**Task prompt**:
Copy out every line of the listing below that contains the string "Reading", treating uppercase and lowercase letters as distinct.

**Records for this task**:
__________________________________________________

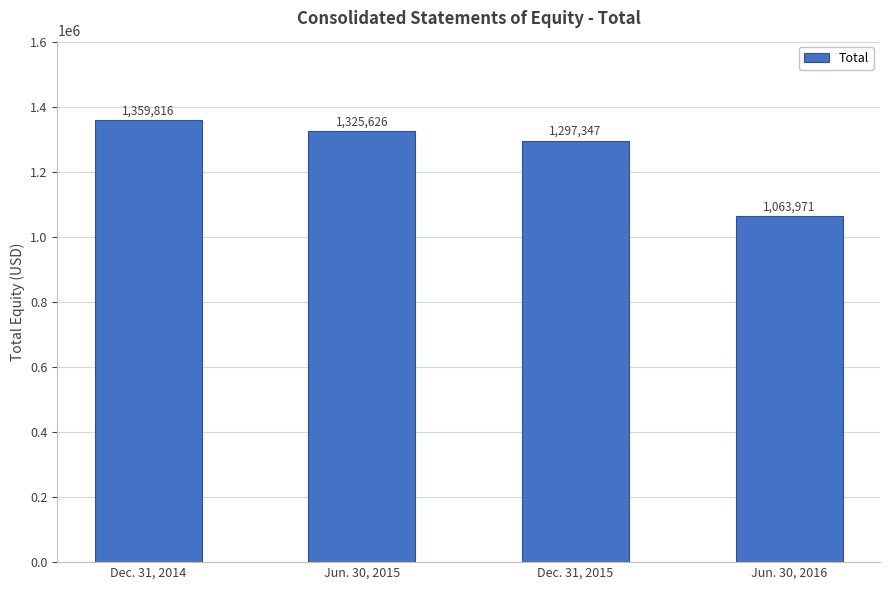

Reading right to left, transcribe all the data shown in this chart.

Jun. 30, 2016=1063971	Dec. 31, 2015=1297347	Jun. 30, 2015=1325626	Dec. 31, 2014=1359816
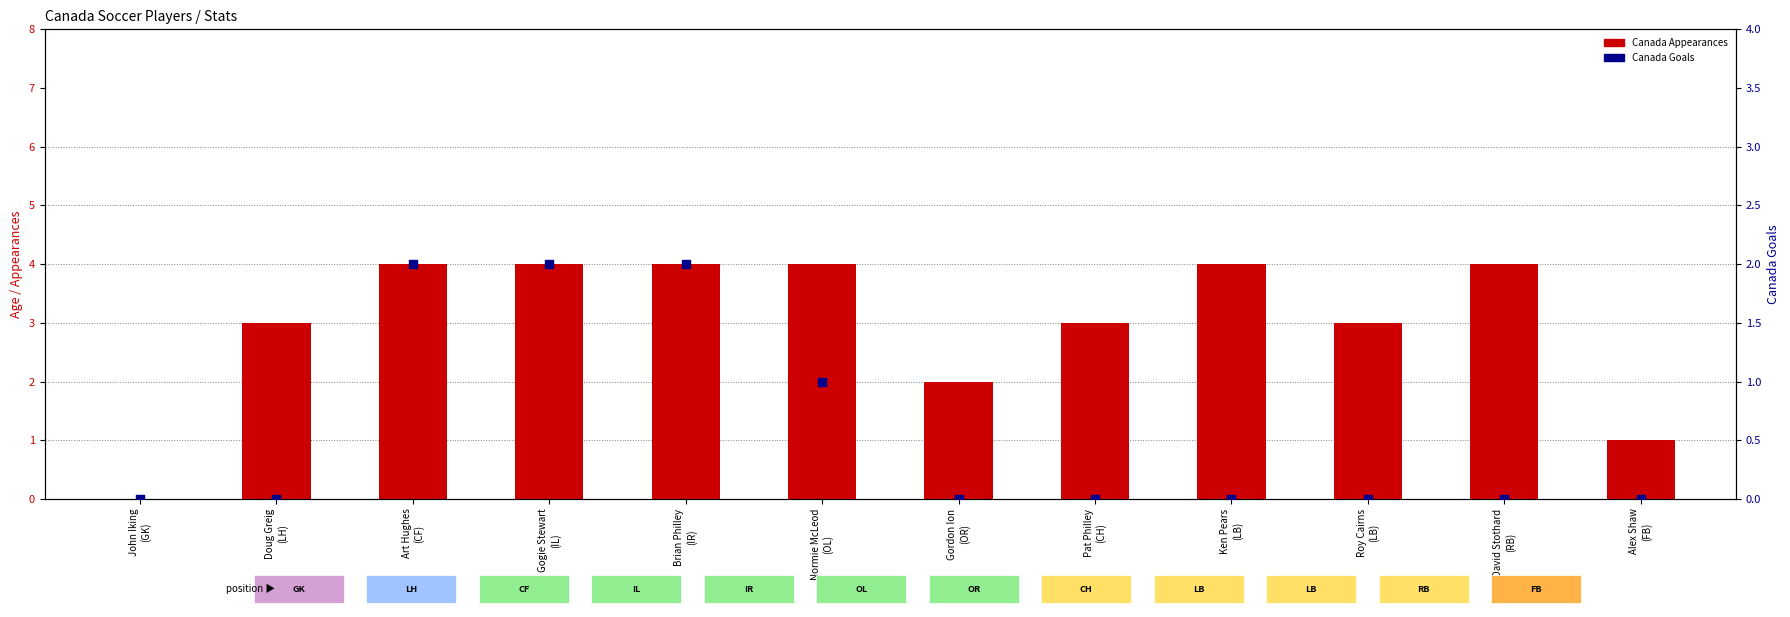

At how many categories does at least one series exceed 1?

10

__________________________________________________

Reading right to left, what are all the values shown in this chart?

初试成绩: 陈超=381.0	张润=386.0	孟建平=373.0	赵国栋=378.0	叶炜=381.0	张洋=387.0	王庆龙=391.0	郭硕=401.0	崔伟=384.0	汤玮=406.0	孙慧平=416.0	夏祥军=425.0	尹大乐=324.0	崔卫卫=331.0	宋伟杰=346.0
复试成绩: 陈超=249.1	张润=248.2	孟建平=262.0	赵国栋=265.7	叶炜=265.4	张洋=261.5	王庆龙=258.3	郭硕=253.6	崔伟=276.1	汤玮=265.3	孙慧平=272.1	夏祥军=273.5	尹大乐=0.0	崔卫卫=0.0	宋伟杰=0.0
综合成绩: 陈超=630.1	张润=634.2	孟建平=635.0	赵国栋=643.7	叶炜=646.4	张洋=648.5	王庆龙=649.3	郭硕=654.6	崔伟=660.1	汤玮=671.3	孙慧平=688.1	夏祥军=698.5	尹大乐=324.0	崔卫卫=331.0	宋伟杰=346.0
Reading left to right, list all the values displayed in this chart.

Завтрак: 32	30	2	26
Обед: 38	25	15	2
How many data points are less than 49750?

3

__________________________________________________

**Exercise output**:
Reading right to left, transcribe all the data shown in this chart.
Reading right to left, what are all the values shown in this chart?
Reading left to right, list all the values displayed in this chart.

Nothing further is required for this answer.